コロナより怖い、長生きが喜ばれない社会の到来

親の入院・介護が必要になるとき いちばん最初に読む本

もはや老人はいらない!
小嶋 勝利 (著)

内容

日本は超高齢化社会が進行していると言われている。老人の数は加速度的に増加し、このままだと日本は「老人だらけ」の国になってしまうだろう。だが、老人ホームの実態に精通する筆者は「本当にそうだろうか?」と疑問を呈する。その理由は「老人を殺してもおかしくない社会になっているから」という衝撃的なもの。本書では老人が追い詰められ、命を粗末にされている現場を目撃してきた筆者が、日本の高齢化社会の真実を語っている。

書評

日本は新型コロナウイルスの猛威に晒され、さまざまな方面で甚大な被害が広がっている。老人ホームでも、介護職員らが日夜感染拡大と向き合い、肉体的疲労や精神的ストレスを抱えながら満身創痍で介護に当たっている。

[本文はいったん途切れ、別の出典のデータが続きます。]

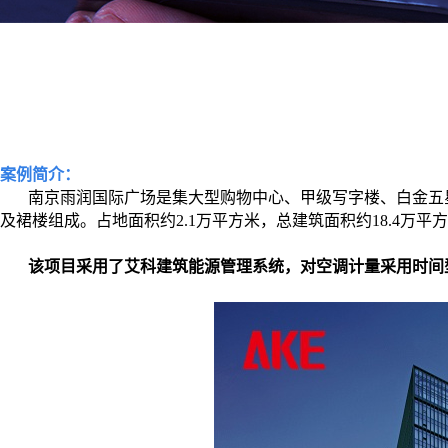
案例简介：
南京雨润国际广场是集大型购物中心、甲级写字楼、
白金五
及裙楼组成。占地面积约
2.1
万平方米，
总建筑面积
约
18.4
万平方
该项目采用了艾科建筑能源管理系统，对空调计量采用时间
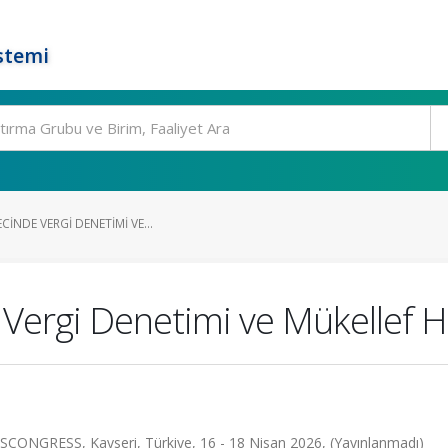
stemi
CINDE VERGI DENETIMI VE...
 Vergi Denetimi ve Mükellef 
ESS, Kayseri, Türkiye, 16 - 18 Nisan 2026, (Yayınlanmadı)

だが、人間の死亡率は100%。人は必ずいつか死ぬ。だが、このあたり前の話を自分の日常として受け入れられる人は限りなく少ない。人は生まれた瞬間から、死に向かって生きているにもかかわらずだ。なぜなら生と死は、どちらも病院という閉鎖的な空間で管理されるために身近な出来事として感じにくい、と筆者は解説している。

我々の人生の砂時計はあとどれぐらい残っているのだろうか。長生きがしたい人は、残り時間をできるだけ延ばしたいと考えているだろう。人生は長生きよりも生き様、と考えている人は、短くても太く豪快に生きようとするだろう。どちらが正しいのかは誰もわからない。だが筆者は、人は自分の人生のゴールが明確になると、「今」を大切にしようとするのだそうだ。今を大切にすることで、多くの人の人生は濃厚なものとなり、結果、後悔を減らすことができるのだという。

本書では介護付き老人ホームで職員、施設長、施設開発企画業務などに携わったという「老人ホームの裏の裏まで知り尽くしている」筆者が、現在の日本の老人ホームの実態を赤裸々に語っている。「日本は恐ろしい国になってしまった」と語るその理由が、本書には記されている。